- Les neurones produisent de la dopamine, un neurotransmetteur qui leur permet de communiquer entre eux.
- Un déficit en dopamine, comme c’est le cas dans certaines maladies neurologiques comme celle de Parkinson, est à l’origine des troubles moteurs et cognitifs.
- Pour faciliter le dépistage des maladies neurologiques, des chercheurs ont mis au point un capteur électrochimique pour détecter les taux de dopamine dans les larmes.
Améliorer le dépistage, grâce à vos larmes ! Dans une nouvelle étude, publiée dans la revue American Chemical Society (ACS) Omega, des chercheurs ont mis au point un capteur électrochimique qui mesure le taux de dopamine présent dans le liquide lacrymal. À terme, ce dispositif pourrait permettre de dépister plus facilement certaines maladies neurologiques comme celle de Parkinson.
Mesurer le taux de dopamine pour dépister Parkinson
Les neurones produisent de la dopamine, un neurotransmetteur qui leur permet de communiquer entre eux.

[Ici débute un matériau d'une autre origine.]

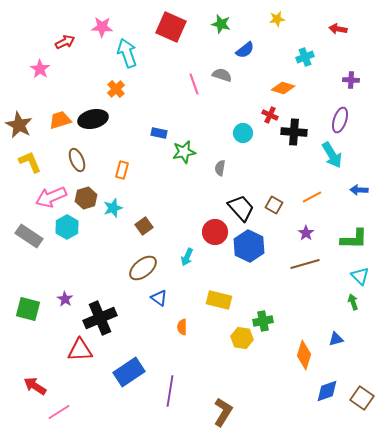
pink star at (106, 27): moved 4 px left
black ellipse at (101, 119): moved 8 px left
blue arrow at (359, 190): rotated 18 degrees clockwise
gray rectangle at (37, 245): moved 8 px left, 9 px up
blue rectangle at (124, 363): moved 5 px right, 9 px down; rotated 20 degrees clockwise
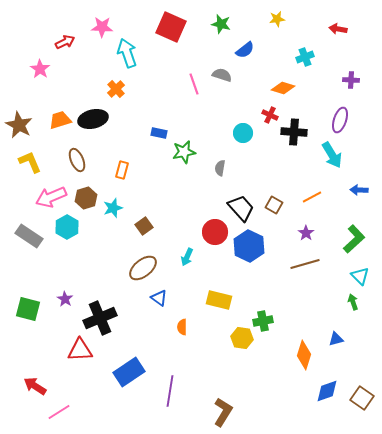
green L-shape at (354, 239): rotated 44 degrees counterclockwise
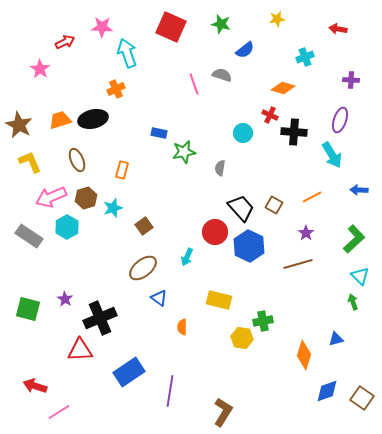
orange cross at (116, 89): rotated 18 degrees clockwise
brown line at (305, 264): moved 7 px left
red arrow at (35, 386): rotated 15 degrees counterclockwise
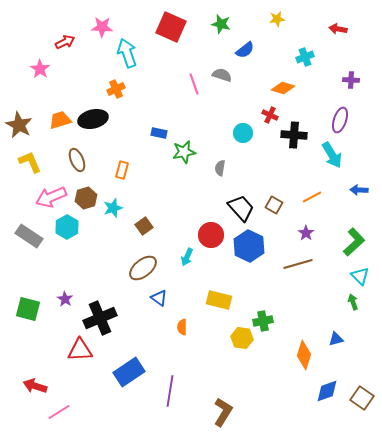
black cross at (294, 132): moved 3 px down
red circle at (215, 232): moved 4 px left, 3 px down
green L-shape at (354, 239): moved 3 px down
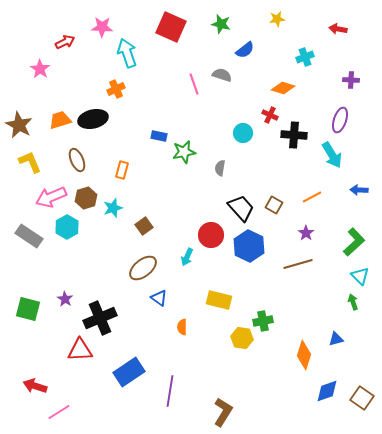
blue rectangle at (159, 133): moved 3 px down
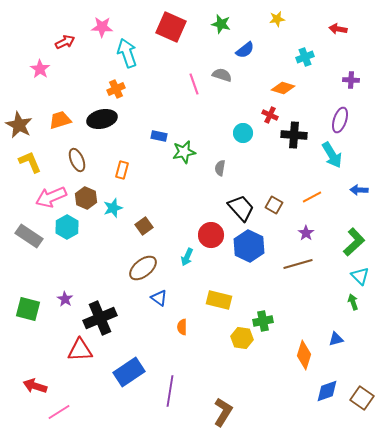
black ellipse at (93, 119): moved 9 px right
brown hexagon at (86, 198): rotated 20 degrees counterclockwise
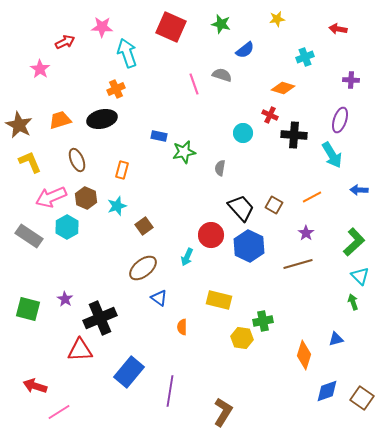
cyan star at (113, 208): moved 4 px right, 2 px up
blue rectangle at (129, 372): rotated 16 degrees counterclockwise
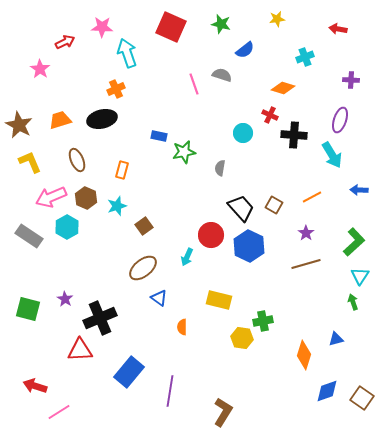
brown line at (298, 264): moved 8 px right
cyan triangle at (360, 276): rotated 18 degrees clockwise
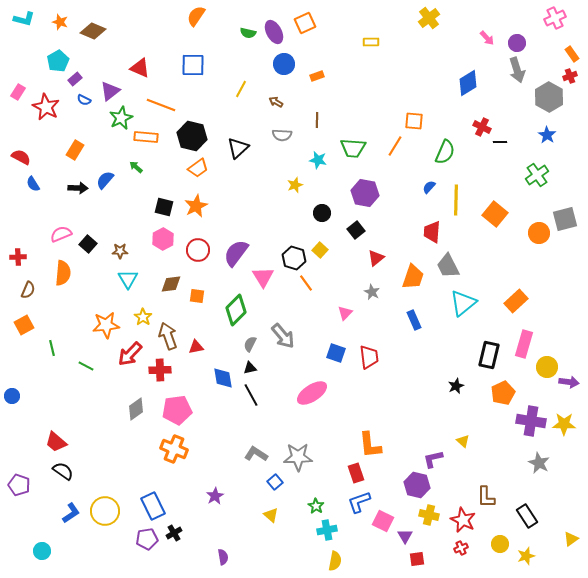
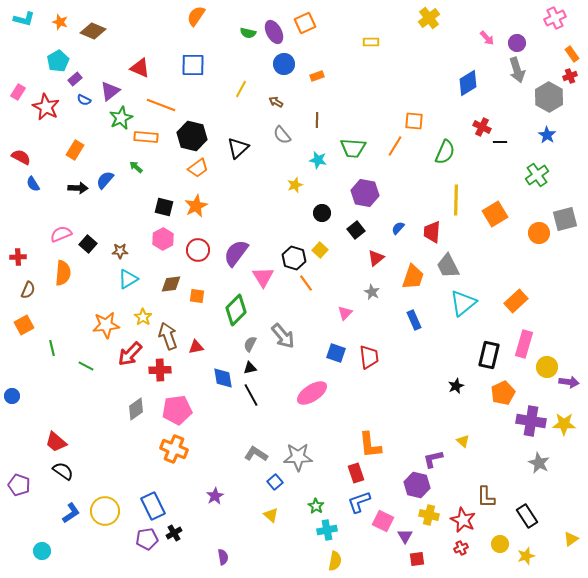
gray semicircle at (282, 135): rotated 48 degrees clockwise
blue semicircle at (429, 187): moved 31 px left, 41 px down
orange square at (495, 214): rotated 20 degrees clockwise
cyan triangle at (128, 279): rotated 30 degrees clockwise
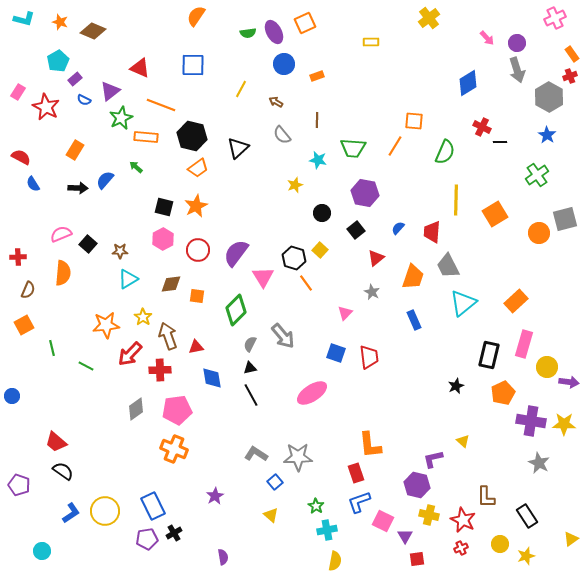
green semicircle at (248, 33): rotated 21 degrees counterclockwise
blue diamond at (223, 378): moved 11 px left
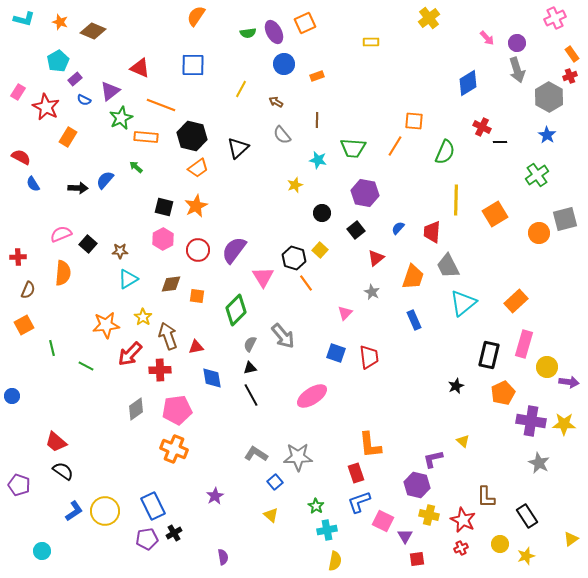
orange rectangle at (75, 150): moved 7 px left, 13 px up
purple semicircle at (236, 253): moved 2 px left, 3 px up
pink ellipse at (312, 393): moved 3 px down
blue L-shape at (71, 513): moved 3 px right, 2 px up
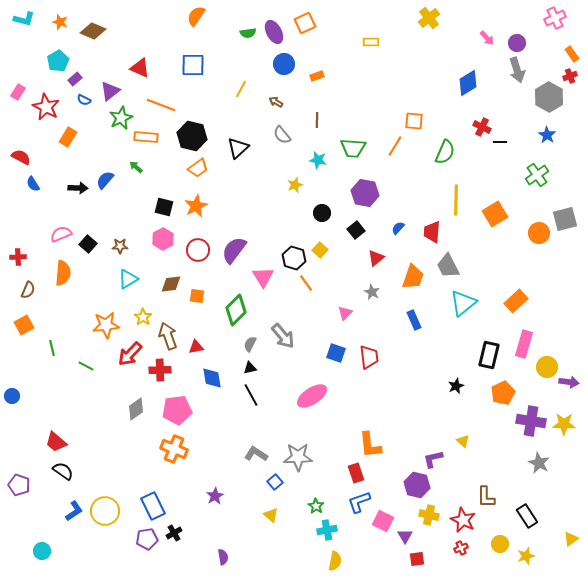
brown star at (120, 251): moved 5 px up
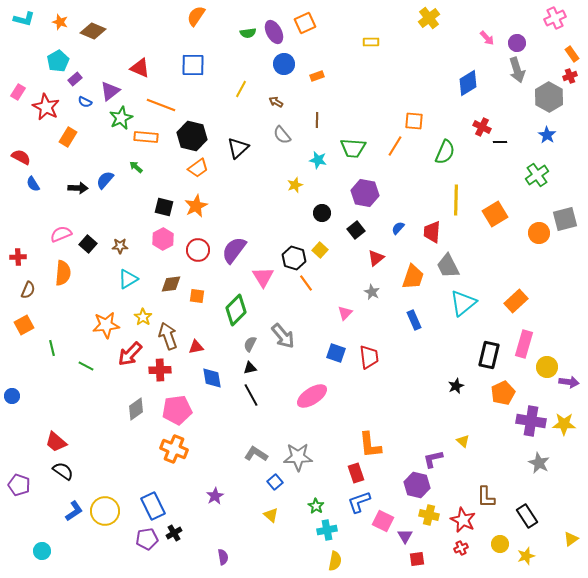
blue semicircle at (84, 100): moved 1 px right, 2 px down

Mais cette substance est aussi impliquée dans le mouvement, l'apprentissage, la motivation et la régulation émotionnelle. Un déficit en dopamine, comme c’est le cas dans certaines maladies neurologiques comme celle de Parkinson, est donc à l’origine des troubles moteurs et cognitifs.
Actuellement, pour mesurer leur niveau de dopamine, les patients doivent faire des analyses de sang ou d’urine, voire parfois même s’équiper de dispositifs implantés. “Nous visons à faciliter la détection très précoce des troubles neurologiques, en permettant des interventions cliniques avant l'apparition de symptômes majeurs”, explique Neftalí Lênin Villarreal Carreño, l’un des auteurs, dans un communiqué.
Le capteur détecte les taux de dopamine, même à de très faibles niveaux
Pour faciliter le dépistage des maladies neurologiques, les chercheurs ont mis au point un capteur électrochimique capable de mesurer le taux de dopamine présent dans le liquide lacrymal. Ce dispositif, de la taille d’un timbre-poste, produit un signal électrique lorsqu’il est au contact de la dopamine.
Les scientifiques l’ont ensuite testé sur des larmes humaines artificielles, auxquelles ils ont ajouté de la dopamine. Résultats : le capteur a réussi à détecter précisément les taux de ce neurotransmetteur, même à des niveaux faibles comme c’est le cas chez les patients atteints de la maladie de Parkinson.
“Notre capteur est capable de détecter la dopamine à des taux bien inférieurs aux valeurs considérées comme normales chez une personne en bonne santé, et jusqu'à trois fois plus élevés, indique Lucas Minghini Gonçalves, co-auteur de l’étude. Cette capacité permet d'identifier très tôt les premières baisses de dopamine, ce qui est essentiel pour mettre en place des interventions thérapeutiques précoces et efficaces.”